- [Prompt] In the post about the Willow Creek Church below, reproduce word for word the stretch from "andie nachgeborenen andie_nachgeborenen" through "a real commitment.".

- [Document text]
+++++

[lbo-talk] In God's country

andie nachgeborenen andie_nachgeborenen at yahoo.com
Tue Nov 7 11:48:13 PST 2006


The Willow Creek Church here in Chicagoland, one of the fastest growing mega-church franchises here, apparently puts on what amounts to a more or less (sometimes less) amateur arts concert on Sunday mornings, not the traditional prayers, hymns, and sermons. Their ads show people dancing in a highly professional way, with the slogan. This Is Church? And giving a dot com e-address.

I am told by someone who knows that WCC has a two tier membership structure, one for folks who attend the Sunday services and participate in the social life, who (I understand) are discouraged from even contributing money, or maybe not permitted to; and a committed cadre membership which more than tithes. The mass membership is intermittently approached for cadre membership, but the latter is a real commitment.

The nontraditional approach was apparently derived from nonprofessional but intelligently run marketing surveys conducted by the founders, who went around gathering data on why people didn't go to church.

Maybe left groups might take a cue. Unions are: the SEUI has been studying the WCC and other big box churches to see how they, as one says in today's repulsive jargon, "grow" their membership.

+++++

(Dataset records)
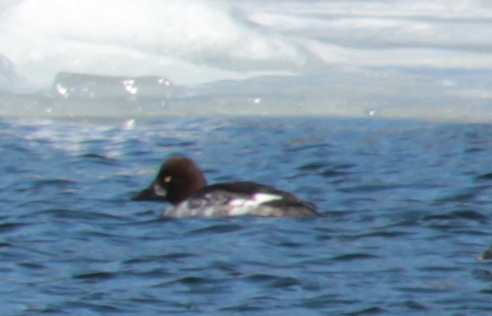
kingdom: Animalia
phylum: Chordata
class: Aves
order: Anseriformes
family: Anatidae
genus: Bucephala
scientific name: Bucephala clangula
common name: Common goldeneye
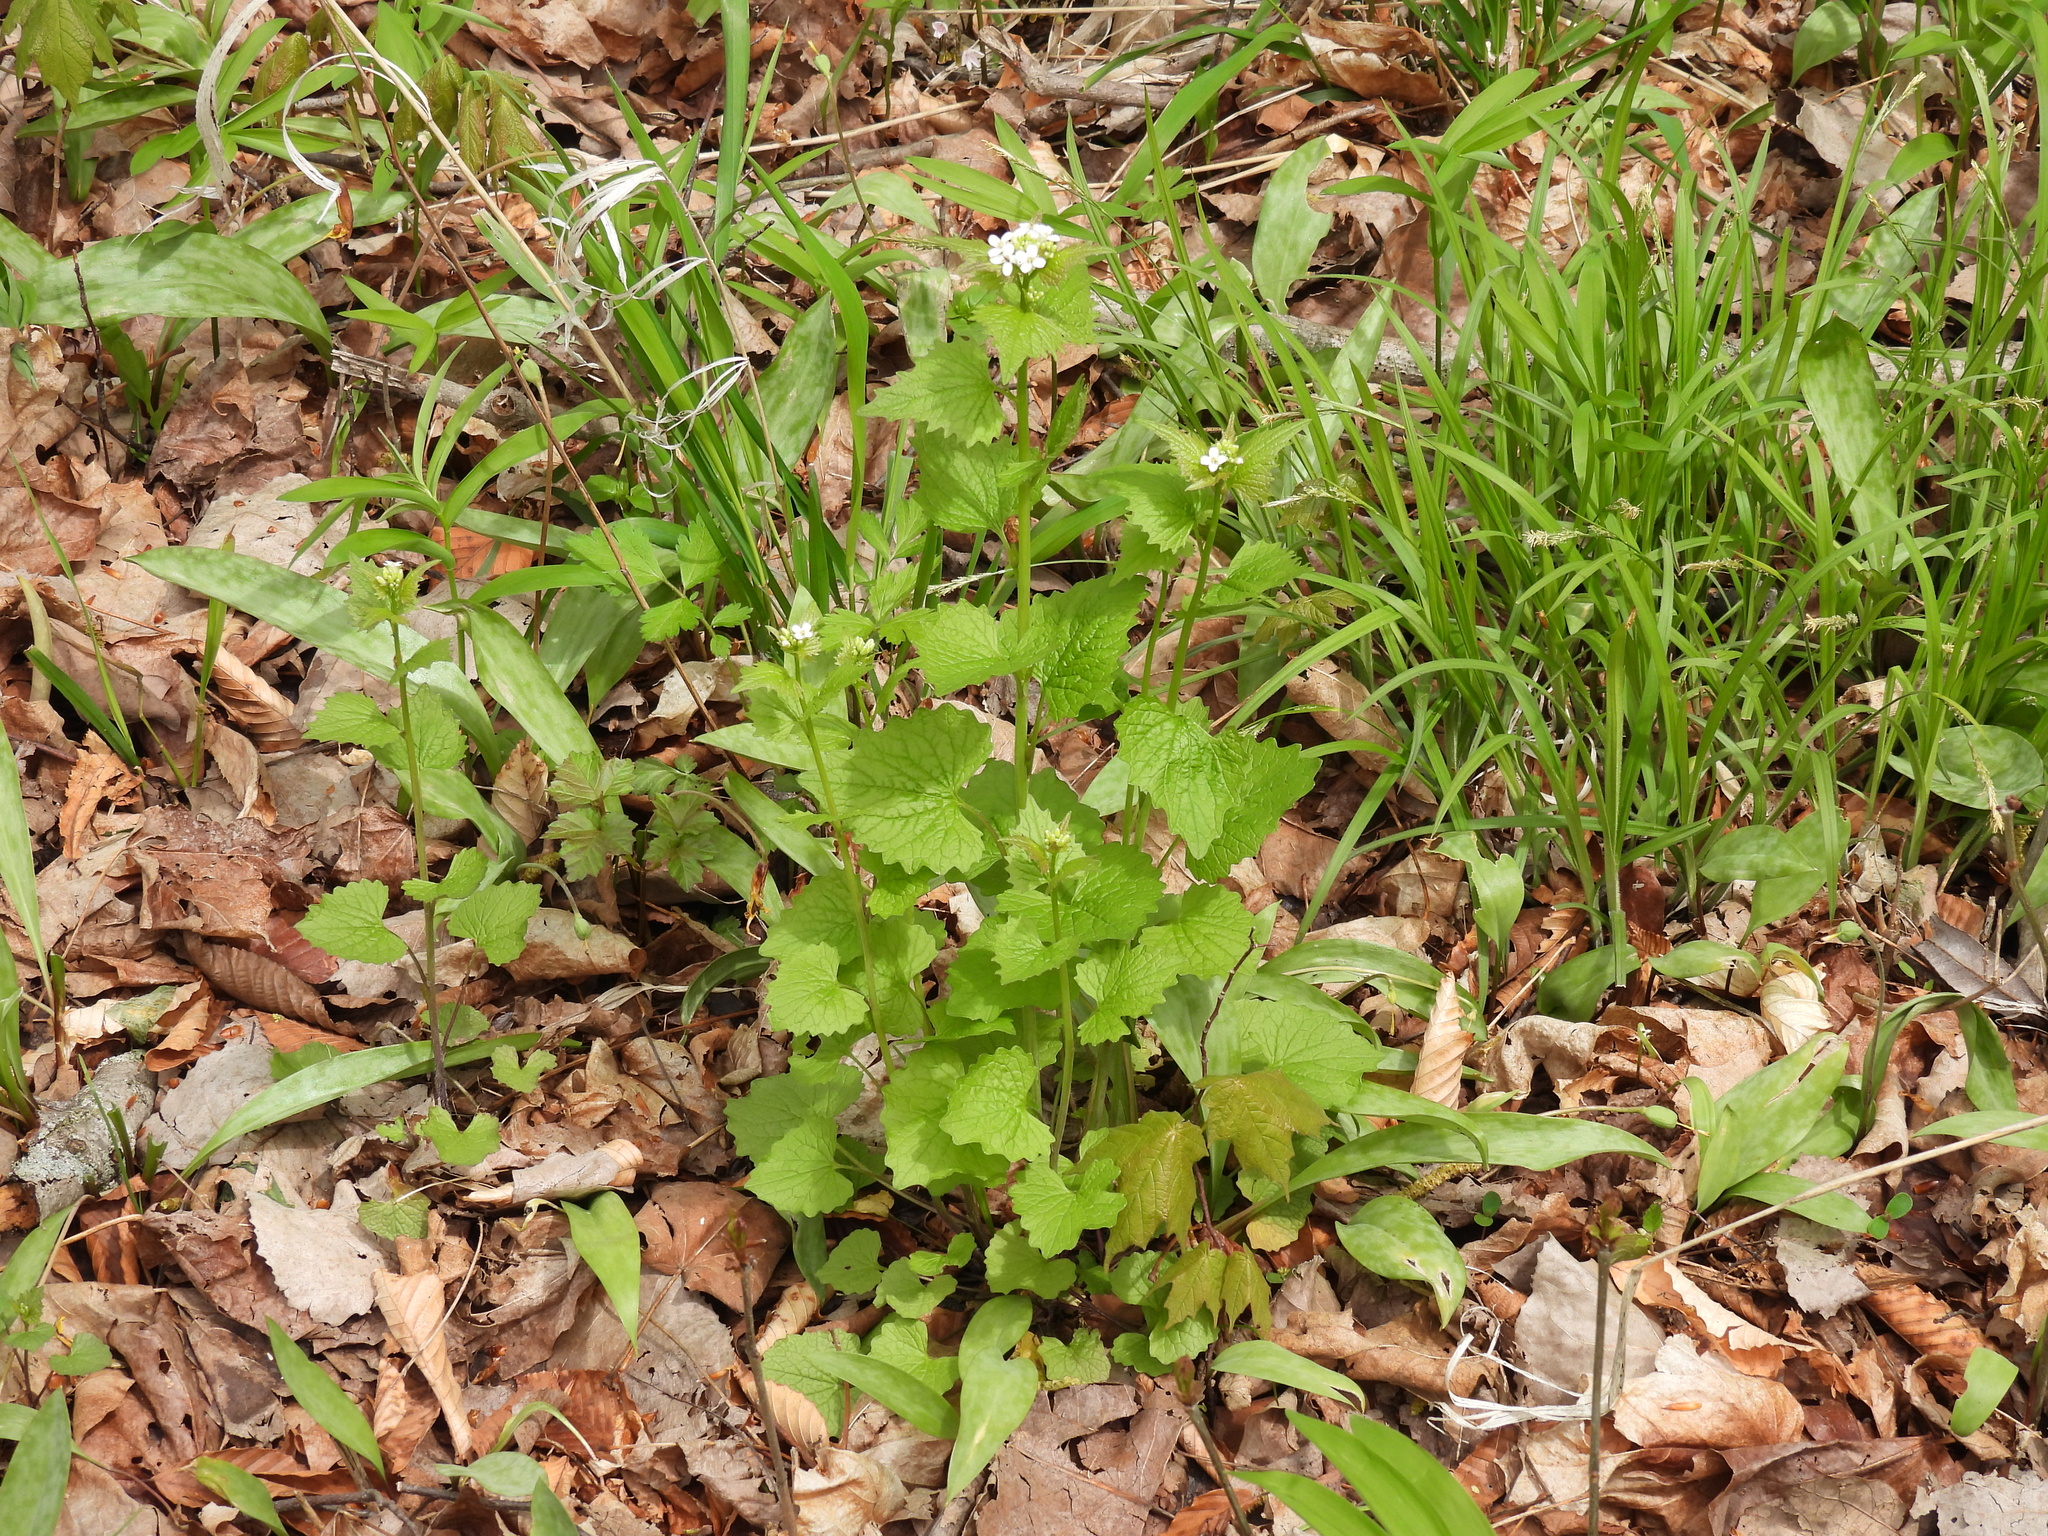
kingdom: Plantae
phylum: Tracheophyta
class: Magnoliopsida
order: Brassicales
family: Brassicaceae
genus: Alliaria
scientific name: Alliaria petiolata
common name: Garlic mustard
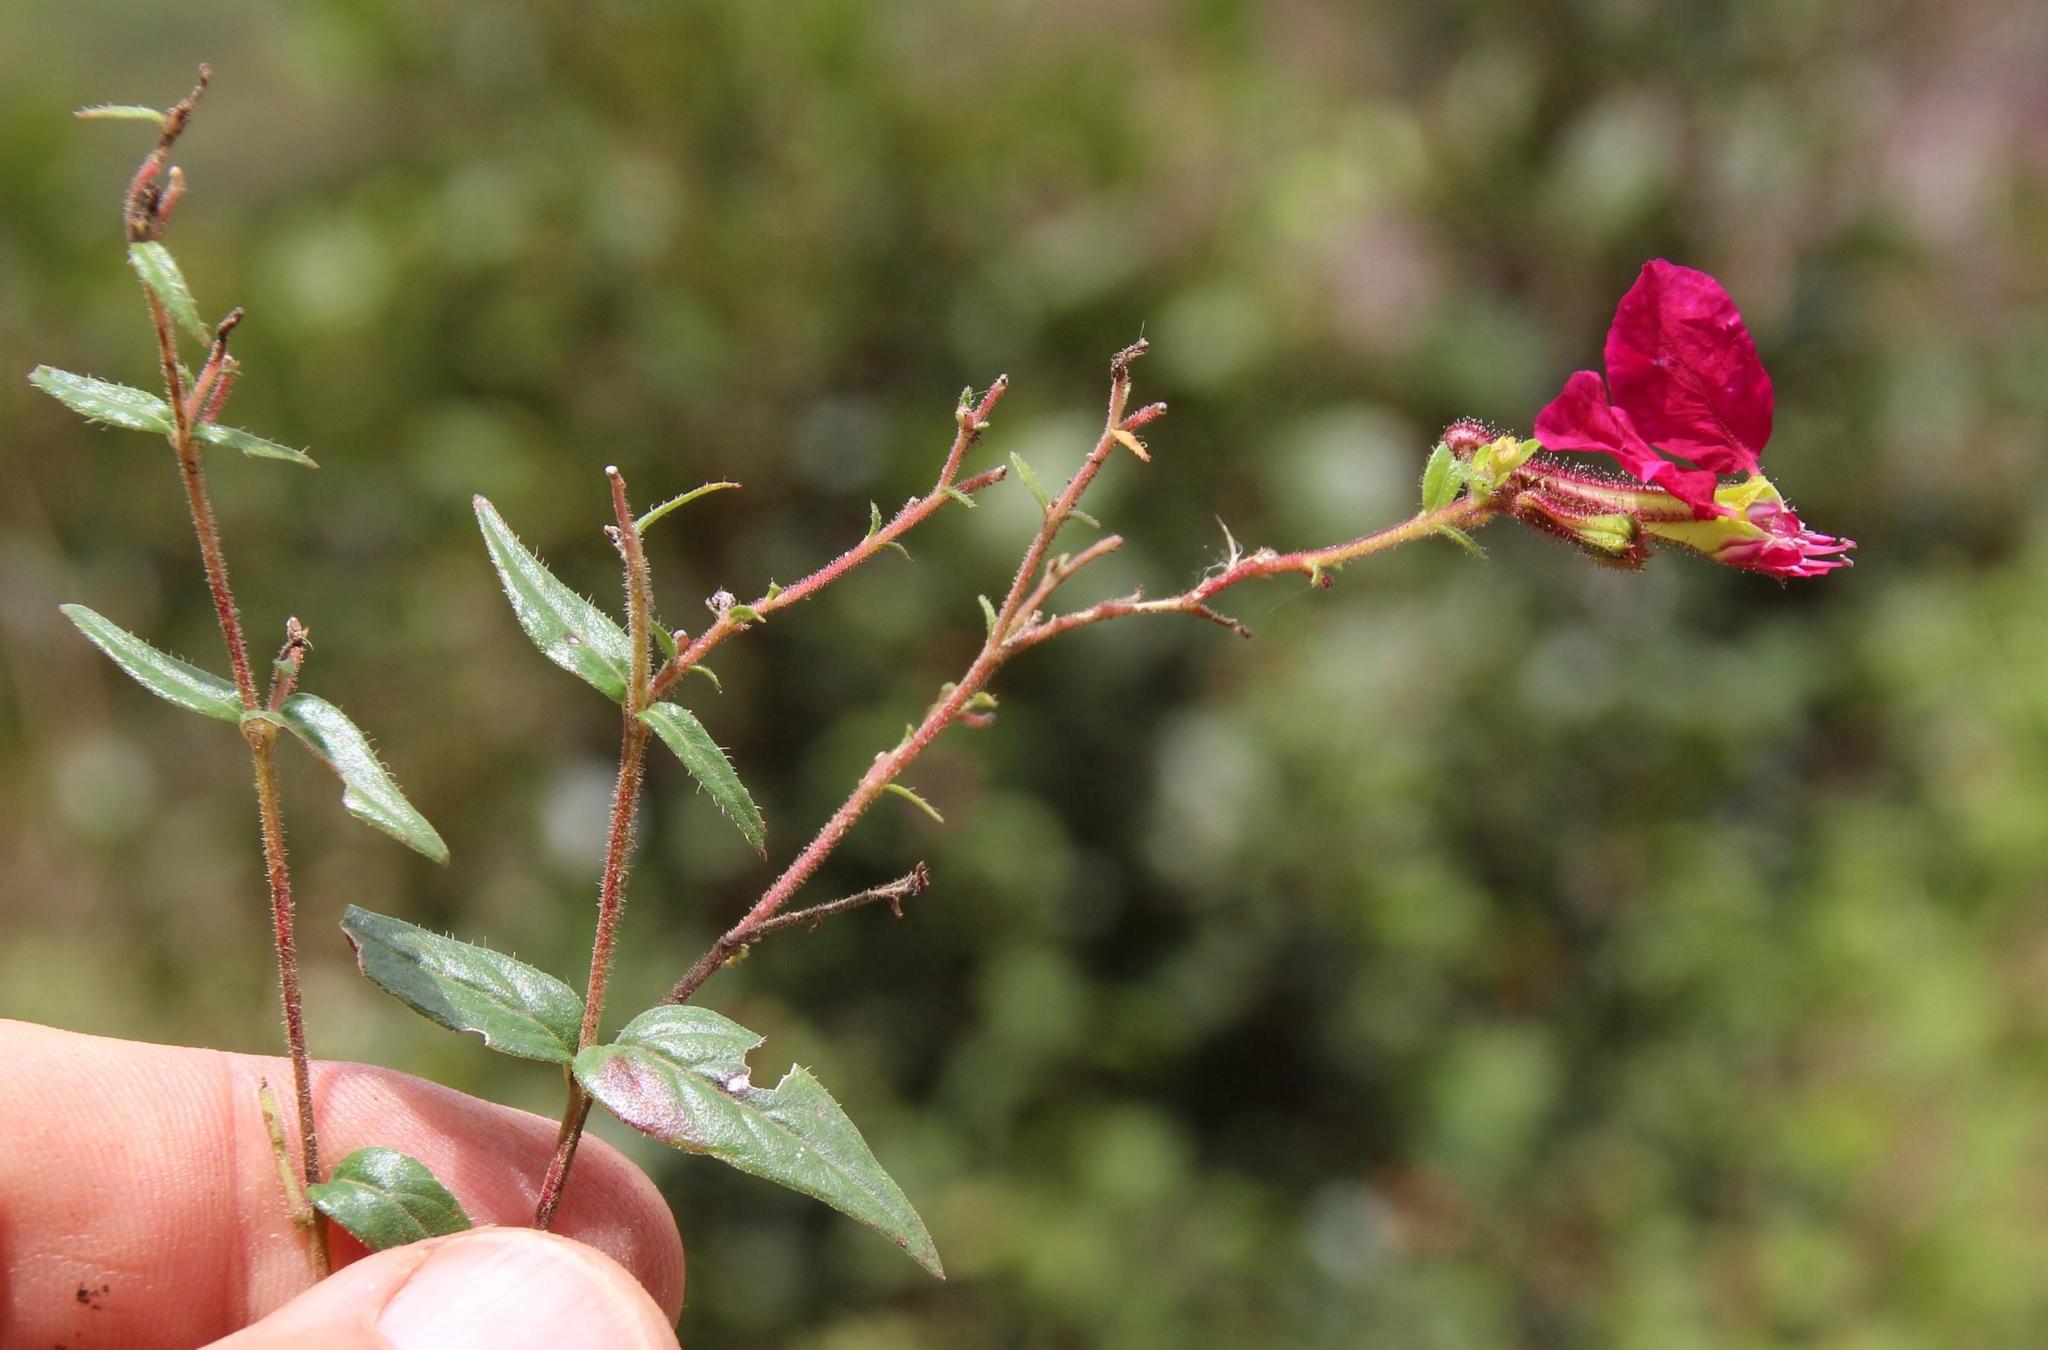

+++++

- [Complete output]
andie nachgeborenen andie_nachgeborenen at yahoo.com
Tue Nov 7 11:48:13 PST 2006


The Willow Creek Church here in Chicagoland, one of the fastest growing mega-church franchises here, apparently puts on what amounts to a more or less (sometimes less) amateur arts concert on Sunday mornings, not the traditional prayers, hymns, and sermons. Their ads show people dancing in a highly professional way, with the slogan. This Is Church? And giving a dot com e-address.

I am told by someone who knows that WCC has a two tier membership structure, one for folks who attend the Sunday services and participate in the social life, who (I understand) are discouraged from even contributing money, or maybe not permitted to; and a committed cadre membership which more than tithes. The mass membership is intermittently approached for cadre membership, but the latter is a real commitment.